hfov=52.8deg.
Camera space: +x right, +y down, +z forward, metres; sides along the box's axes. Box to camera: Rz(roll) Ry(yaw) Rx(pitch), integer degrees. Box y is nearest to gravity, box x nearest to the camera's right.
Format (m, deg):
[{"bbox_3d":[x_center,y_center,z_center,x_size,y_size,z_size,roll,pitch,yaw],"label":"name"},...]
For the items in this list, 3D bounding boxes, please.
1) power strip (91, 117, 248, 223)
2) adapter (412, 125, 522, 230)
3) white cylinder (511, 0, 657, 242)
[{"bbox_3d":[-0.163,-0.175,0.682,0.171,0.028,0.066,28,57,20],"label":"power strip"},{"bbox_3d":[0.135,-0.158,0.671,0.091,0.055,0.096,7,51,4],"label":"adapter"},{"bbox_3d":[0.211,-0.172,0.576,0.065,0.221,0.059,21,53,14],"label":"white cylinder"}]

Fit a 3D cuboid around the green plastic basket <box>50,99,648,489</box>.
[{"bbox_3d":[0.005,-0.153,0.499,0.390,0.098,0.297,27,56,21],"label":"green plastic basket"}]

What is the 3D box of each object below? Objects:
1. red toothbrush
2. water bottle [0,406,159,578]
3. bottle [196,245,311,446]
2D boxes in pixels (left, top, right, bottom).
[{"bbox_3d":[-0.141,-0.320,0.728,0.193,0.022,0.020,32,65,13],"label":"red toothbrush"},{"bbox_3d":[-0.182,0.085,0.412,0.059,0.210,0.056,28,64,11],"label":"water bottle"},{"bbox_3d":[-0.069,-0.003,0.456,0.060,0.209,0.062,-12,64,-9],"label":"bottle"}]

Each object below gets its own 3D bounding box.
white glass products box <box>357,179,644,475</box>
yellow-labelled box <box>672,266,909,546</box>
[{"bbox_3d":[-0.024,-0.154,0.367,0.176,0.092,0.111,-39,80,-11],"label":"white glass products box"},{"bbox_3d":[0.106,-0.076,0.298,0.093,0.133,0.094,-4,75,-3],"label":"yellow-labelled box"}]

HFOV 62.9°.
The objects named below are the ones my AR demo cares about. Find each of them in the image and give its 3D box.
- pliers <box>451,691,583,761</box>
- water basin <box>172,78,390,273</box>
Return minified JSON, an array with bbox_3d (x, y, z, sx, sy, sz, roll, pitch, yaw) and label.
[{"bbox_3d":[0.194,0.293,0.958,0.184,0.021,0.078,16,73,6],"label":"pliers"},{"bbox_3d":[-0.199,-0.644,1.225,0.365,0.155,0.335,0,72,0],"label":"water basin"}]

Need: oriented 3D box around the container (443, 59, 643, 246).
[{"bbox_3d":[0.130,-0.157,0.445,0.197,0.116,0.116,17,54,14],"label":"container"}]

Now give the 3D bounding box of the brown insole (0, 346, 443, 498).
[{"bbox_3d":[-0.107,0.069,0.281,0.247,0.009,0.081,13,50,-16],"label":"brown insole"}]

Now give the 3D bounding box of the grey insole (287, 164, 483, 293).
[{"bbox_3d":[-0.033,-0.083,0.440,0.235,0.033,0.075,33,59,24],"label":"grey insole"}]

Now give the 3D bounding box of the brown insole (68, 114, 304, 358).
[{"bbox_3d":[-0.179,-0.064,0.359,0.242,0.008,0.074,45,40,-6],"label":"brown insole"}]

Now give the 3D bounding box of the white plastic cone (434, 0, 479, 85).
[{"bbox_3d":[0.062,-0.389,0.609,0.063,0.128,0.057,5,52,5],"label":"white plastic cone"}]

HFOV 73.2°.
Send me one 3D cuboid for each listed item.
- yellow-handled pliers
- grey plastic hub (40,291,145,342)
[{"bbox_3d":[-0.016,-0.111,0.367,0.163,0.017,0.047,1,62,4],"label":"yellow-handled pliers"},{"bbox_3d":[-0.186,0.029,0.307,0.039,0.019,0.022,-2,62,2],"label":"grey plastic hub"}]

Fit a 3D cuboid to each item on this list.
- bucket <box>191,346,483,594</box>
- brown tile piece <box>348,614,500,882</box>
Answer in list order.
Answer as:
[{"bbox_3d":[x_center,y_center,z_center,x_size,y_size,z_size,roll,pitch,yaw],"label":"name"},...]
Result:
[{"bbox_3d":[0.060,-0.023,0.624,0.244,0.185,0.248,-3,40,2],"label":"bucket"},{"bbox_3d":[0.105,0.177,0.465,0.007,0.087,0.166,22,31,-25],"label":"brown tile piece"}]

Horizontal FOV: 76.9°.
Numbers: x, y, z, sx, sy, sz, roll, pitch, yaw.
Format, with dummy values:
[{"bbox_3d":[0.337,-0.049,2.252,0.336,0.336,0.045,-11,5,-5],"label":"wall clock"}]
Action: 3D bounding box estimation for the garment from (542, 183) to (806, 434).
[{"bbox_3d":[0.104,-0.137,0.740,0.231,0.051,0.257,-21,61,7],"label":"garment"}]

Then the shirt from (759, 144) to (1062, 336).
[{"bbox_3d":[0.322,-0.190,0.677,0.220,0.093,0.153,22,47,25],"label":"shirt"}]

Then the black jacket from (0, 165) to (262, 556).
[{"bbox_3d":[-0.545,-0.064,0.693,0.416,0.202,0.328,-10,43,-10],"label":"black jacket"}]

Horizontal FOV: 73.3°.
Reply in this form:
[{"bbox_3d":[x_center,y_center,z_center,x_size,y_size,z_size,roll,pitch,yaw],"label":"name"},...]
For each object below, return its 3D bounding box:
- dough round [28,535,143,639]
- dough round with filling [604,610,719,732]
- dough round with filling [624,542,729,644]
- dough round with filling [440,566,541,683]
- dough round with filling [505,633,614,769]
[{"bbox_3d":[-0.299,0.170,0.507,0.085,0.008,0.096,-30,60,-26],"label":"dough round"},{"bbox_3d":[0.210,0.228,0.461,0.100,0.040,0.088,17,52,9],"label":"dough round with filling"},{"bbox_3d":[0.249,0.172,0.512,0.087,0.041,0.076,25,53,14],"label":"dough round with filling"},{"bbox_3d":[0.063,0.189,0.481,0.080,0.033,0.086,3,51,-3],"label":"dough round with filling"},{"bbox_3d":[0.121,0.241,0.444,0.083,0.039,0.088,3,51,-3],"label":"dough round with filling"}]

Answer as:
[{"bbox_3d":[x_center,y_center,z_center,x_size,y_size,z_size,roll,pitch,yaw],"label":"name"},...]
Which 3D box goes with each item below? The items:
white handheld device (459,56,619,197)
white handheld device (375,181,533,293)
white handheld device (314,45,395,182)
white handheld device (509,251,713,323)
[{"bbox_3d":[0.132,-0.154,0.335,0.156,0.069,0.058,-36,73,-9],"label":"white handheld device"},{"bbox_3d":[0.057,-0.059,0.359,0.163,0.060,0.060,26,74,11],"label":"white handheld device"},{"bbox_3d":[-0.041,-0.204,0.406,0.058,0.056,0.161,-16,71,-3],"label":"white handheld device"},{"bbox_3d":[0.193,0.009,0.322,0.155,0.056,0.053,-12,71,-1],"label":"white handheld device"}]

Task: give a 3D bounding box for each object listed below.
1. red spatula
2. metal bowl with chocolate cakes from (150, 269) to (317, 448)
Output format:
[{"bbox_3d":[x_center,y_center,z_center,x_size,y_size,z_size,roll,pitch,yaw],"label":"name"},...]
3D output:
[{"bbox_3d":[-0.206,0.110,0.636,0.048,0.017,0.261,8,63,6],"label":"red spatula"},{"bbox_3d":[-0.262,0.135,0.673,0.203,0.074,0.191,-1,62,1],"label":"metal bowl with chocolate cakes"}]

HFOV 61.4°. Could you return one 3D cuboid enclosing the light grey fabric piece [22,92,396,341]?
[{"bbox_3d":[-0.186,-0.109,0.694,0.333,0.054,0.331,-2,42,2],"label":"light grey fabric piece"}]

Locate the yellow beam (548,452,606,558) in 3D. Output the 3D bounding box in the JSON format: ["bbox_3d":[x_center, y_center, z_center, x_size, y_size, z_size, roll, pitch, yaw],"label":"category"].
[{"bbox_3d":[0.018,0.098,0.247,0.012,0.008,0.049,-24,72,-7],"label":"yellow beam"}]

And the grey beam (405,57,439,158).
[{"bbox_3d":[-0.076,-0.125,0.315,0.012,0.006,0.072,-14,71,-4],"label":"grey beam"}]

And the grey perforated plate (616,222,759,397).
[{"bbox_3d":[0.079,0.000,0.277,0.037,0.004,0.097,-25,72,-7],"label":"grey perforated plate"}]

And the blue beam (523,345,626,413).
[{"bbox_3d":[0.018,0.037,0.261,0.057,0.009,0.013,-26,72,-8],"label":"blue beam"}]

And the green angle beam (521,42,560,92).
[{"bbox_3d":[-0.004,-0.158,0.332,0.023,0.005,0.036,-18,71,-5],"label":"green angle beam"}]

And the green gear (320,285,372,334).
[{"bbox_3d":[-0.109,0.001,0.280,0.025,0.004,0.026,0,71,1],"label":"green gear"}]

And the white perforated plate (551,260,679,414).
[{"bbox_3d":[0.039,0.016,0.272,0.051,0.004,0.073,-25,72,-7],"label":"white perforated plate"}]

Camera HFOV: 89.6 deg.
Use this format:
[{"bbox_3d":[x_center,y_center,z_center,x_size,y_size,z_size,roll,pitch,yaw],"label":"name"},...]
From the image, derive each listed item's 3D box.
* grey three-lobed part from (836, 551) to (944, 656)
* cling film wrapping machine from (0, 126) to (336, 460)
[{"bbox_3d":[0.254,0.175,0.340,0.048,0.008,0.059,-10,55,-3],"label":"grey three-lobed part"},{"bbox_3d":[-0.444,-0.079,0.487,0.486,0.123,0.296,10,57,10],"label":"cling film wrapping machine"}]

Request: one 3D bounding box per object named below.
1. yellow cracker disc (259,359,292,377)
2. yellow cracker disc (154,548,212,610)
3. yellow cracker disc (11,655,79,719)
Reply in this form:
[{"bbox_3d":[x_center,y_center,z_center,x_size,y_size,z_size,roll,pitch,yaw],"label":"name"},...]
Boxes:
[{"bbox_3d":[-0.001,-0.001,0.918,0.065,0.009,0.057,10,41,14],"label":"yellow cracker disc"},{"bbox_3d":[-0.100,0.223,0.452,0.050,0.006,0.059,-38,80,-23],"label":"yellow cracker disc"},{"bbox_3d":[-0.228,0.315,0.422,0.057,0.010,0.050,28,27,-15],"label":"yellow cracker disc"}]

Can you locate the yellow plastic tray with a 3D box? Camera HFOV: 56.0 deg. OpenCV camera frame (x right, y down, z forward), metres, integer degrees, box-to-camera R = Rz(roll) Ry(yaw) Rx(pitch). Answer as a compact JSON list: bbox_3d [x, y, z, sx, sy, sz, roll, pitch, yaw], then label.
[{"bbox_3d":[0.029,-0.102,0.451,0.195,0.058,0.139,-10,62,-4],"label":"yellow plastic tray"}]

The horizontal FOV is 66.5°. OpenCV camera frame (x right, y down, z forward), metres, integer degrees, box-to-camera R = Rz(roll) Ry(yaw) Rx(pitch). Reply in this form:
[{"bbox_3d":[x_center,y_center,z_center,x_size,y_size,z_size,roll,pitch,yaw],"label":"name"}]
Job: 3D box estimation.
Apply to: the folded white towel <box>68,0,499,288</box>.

**WHAT YOU HAVE TO DO:**
From the line containing "And the green gear (320,285,372,334)." down to the line containing "Request: one 3D" in the material above, reproduce every line exactly, including the two end lines.

**RESULT:**
And the green gear (320,285,372,334).
[{"bbox_3d":[-0.109,0.001,0.280,0.025,0.004,0.026,0,71,1],"label":"green gear"}]

And the white perforated plate (551,260,679,414).
[{"bbox_3d":[0.039,0.016,0.272,0.051,0.004,0.073,-25,72,-7],"label":"white perforated plate"}]

Camera HFOV: 89.6 deg.
Use this format:
[{"bbox_3d":[x_center,y_center,z_center,x_size,y_size,z_size,roll,pitch,yaw],"label":"name"},...]
From the image, derive each listed item's 3D box.
* grey three-lobed part from (836, 551) to (944, 656)
* cling film wrapping machine from (0, 126) to (336, 460)
[{"bbox_3d":[0.254,0.175,0.340,0.048,0.008,0.059,-10,55,-3],"label":"grey three-lobed part"},{"bbox_3d":[-0.444,-0.079,0.487,0.486,0.123,0.296,10,57,10],"label":"cling film wrapping machine"}]

Request: one 3D bounding box per object named below.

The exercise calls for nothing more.